In 2004, a large clinical trial of arthritis sufferers taking the nonsteroidal anti-inflammatory drug (NSAID) Vioxx for their condition were found to have double the normal risk of a heart attack, and the drug was yanked from the market.
Steroids, which are potent anti-inflammatory drugs, also didn’t prevent heart attacks or strokes in people taking them for other reasons, several studies showed.
Ridker and Libby speculated that for an anti-inflammatory to work, it needed to be much more specific; NSAIDs and steroids have broad effects all over the body, and NSAIDs can spur inflammation along with blunting it.
The pair focused on the monoclonal antibody canakinumab, already approved for juvenile arthritis, because it selectively targets a molecule called IL-1β, which is part of the pathway driving atherosclerosis.
Together, they persuaded Novartis to support a study.
The heart attack patients who enrolled all had high CRP levels and were given the best treatments available, including aggressive statin therapy.
Half also received four infusions of canakinumab each year, at one of three different doses.
And in the end, those infusions made a difference, if a modest one.
People receiving the placebo had about a 4.5% risk of a second cardiovascular event after a year versus 3.86% for those on the medium dose of the drug.
This meant they were about 15% less likely to suffer a heart attack or stroke or die from cardiovascular disease.
Over about 3.5 years, 535 of 3344 people in the placebo group suffered such an “event,” compared with 642 of 4547 getting the medium and high doses.
Participants were also about 30% less likely to need a stent or cardiac bypass surgery if they got canakinumab, suggesting that damping down inflammation helps arteries stay healthy.
Ridker and others say that even a 15% reduction is exciting, because it came on top of the already significant benefits from the best standard treatment.
They’re especially happy with the larger drop in invasive treatments. “I’m pinching myself,” Ridker says.
This is “exactly what we had hoped for the last 30 years that we’d get. … It makes absolutely clear that if you lower inflammation, you lower risk.”
The results were presented this morning at the European Society of Cardiology meeting in Barcelona, Spain, with the heart data appearing simultaneously in The New England Journal of Medicine and the cancer analysis in The Lancet.
Where to go from here is complicated.
For one, canakinumab is expensive, at about $16,000 per infusion.
Cardiologists agree that Novartis will have to lower the drug’s price to make it more competitive with existing heart treatments.
Doctors will also need to carefully balance the risks with benefits.

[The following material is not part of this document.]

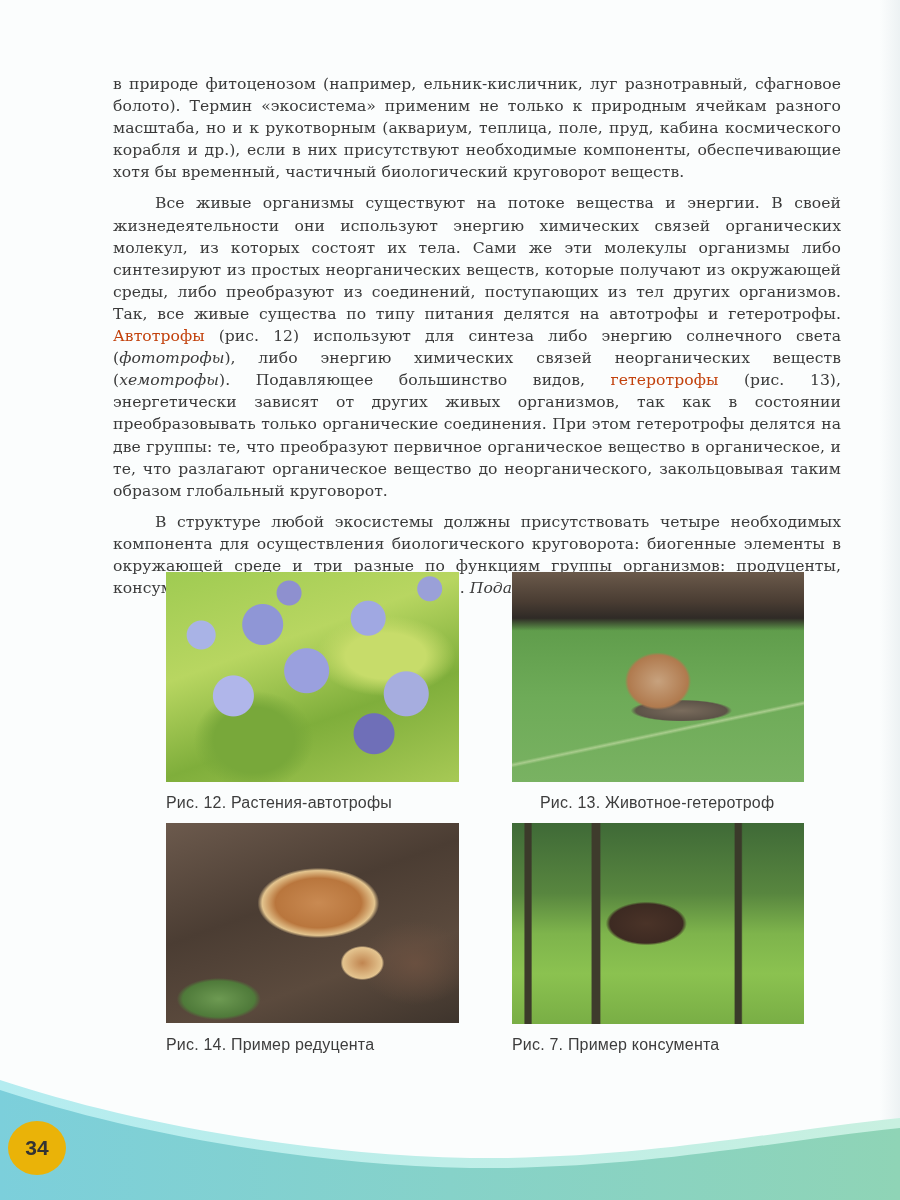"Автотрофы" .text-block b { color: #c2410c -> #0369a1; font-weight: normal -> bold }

About 1% of those on canakinumab died from an infection during the multiyear trial, nearly double the rate of infection deaths on placebo; those who died were often older and had diabetes.
Asked whether he’d offer this therapy to people with high CRP who’ve never had a heart attack, Ridker was unequivocal: No way.
“I think this is going to be a therapy for very high risk patients,” he says.
More information may come from another large trial Ridker is running.
This one is federally funded and is testing the much cheaper but less targeted anti-inflammatory methotrexate in a similar population. Results will be available in a couple of years.
The lung cancer piece is murkier, if provocative.
“There needs to be more work in this area,” says Colin Baigent, an epidemiologist at the University of Oxford in the United Kingdom, who sees the observation as fodder for a future trial. “It’s not convincing on its own.”
Baigent is most excited that CANTOS firmly backs the notion that blocking inflammation can prevent heart disease.
This first salvo is now sure to be followed by many more, he and others say.
“It’s a gateway to a very wide variety of therapies that are going to be developed,” says Steven Nissen, a cardiologist at the Cleveland Clinic in Ohio who has long sided with Ridker.
“This is as big as anything we’ve seen in a while.”